## Assignment
Count the lines in the items below that contain the word "академии". Reply with the number alone.

### Data supplied ###

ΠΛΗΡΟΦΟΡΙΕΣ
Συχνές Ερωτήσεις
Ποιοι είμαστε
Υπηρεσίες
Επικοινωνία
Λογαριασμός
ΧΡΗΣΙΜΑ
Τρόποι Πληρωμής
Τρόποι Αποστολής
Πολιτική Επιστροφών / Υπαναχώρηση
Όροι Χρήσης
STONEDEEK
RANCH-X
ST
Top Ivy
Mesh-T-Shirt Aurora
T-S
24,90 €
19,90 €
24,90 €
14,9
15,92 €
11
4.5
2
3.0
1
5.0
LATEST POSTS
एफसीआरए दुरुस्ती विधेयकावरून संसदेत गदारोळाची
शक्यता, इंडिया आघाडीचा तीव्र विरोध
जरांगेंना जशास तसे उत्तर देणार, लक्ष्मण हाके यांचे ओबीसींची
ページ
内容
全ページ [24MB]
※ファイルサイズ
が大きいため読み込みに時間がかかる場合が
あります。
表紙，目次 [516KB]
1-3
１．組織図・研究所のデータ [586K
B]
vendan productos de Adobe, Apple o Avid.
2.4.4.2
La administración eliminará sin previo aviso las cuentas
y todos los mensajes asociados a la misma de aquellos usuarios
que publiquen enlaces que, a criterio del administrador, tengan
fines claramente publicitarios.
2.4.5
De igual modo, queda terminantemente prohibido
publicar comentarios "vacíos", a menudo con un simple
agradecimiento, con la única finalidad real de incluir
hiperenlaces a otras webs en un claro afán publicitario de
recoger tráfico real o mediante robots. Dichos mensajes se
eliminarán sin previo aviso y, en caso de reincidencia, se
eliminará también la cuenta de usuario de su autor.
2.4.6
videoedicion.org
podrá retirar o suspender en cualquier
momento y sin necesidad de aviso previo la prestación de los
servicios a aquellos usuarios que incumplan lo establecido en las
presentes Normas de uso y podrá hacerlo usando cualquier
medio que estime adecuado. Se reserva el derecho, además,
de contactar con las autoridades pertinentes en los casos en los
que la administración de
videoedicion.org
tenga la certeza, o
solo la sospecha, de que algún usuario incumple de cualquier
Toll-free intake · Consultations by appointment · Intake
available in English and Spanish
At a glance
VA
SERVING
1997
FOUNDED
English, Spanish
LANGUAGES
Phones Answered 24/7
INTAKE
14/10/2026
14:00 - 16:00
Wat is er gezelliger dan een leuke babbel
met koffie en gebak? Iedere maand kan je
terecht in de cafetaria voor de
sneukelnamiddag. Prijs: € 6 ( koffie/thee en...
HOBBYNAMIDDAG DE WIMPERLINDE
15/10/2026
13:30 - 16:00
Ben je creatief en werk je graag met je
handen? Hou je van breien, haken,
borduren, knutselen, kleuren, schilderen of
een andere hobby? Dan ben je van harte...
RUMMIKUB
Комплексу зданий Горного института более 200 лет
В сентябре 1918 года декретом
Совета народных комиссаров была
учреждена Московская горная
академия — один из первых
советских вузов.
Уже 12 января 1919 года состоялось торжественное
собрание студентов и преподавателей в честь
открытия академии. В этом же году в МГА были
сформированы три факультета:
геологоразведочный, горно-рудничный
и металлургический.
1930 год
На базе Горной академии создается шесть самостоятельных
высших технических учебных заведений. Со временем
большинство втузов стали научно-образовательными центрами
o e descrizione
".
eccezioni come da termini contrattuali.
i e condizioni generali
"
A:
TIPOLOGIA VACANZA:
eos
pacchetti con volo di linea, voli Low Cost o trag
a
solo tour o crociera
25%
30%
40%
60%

###
### Data supplied ###

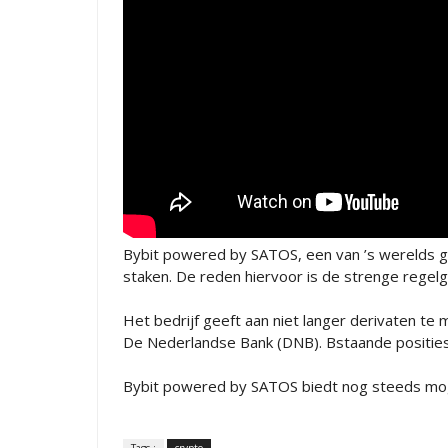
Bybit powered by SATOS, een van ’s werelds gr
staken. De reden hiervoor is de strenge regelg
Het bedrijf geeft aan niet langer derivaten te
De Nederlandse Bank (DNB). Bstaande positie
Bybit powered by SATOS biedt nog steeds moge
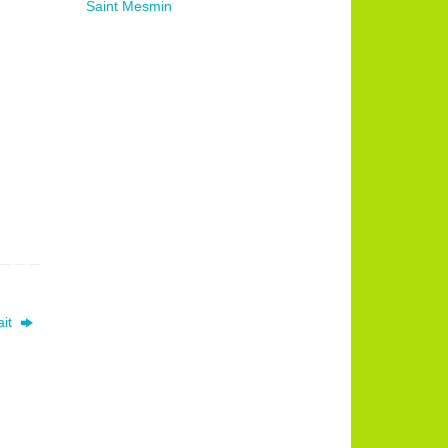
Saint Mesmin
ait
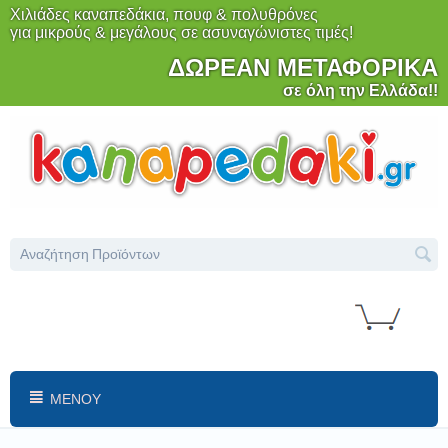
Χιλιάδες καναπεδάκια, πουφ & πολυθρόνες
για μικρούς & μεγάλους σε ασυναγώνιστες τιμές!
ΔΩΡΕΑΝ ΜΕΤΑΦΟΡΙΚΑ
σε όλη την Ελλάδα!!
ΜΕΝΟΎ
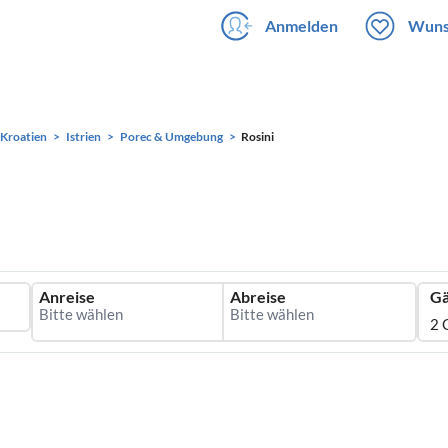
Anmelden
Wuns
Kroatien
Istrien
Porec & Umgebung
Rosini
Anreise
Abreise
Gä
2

###

## Expected answer
2